• _Work order_
Retrieve all lines below that have the string "back".

• _Provided information_
========================================
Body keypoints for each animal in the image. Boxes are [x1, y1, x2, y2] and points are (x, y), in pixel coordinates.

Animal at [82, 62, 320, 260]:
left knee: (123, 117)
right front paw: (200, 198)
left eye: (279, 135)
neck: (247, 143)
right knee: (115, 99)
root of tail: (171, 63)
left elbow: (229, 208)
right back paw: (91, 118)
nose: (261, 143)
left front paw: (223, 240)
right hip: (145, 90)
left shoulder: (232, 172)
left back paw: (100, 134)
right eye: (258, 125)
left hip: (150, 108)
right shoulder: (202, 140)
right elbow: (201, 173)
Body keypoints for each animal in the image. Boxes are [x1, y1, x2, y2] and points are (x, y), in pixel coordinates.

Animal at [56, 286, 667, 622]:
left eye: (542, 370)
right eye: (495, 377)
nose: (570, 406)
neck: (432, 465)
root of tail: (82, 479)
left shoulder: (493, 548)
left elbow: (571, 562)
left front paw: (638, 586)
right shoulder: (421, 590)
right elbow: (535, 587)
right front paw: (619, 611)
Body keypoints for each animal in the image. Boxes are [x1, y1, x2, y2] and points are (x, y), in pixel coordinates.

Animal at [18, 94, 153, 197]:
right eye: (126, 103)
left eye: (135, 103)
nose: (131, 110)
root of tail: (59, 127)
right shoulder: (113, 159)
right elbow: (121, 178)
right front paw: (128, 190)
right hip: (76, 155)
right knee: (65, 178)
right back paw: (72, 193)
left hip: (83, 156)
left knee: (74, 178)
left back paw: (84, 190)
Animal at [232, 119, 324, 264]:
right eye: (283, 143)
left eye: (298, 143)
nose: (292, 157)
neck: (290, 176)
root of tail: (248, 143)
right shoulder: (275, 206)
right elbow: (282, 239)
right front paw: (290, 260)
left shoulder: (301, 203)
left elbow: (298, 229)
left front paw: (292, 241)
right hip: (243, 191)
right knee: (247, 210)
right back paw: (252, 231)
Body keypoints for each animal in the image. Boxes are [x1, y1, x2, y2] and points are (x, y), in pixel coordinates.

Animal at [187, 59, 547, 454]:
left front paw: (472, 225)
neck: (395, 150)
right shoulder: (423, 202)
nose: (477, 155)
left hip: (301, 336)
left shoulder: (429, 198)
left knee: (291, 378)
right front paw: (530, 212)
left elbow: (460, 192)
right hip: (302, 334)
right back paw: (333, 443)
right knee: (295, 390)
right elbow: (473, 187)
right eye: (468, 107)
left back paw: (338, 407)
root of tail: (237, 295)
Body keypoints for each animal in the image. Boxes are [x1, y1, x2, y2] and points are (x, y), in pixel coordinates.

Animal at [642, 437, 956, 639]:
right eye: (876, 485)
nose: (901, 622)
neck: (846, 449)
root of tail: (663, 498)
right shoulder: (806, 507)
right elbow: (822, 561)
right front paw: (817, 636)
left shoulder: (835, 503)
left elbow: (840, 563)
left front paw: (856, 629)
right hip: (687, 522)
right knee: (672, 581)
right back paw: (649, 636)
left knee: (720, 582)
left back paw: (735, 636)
========================================
• _Response for this exercise_
right back paw: (91, 118)
left back paw: (100, 134)
right back paw: (72, 193)
left back paw: (84, 190)
right back paw: (252, 231)
right back paw: (333, 443)
left back paw: (338, 407)
right back paw: (649, 636)
left back paw: (735, 636)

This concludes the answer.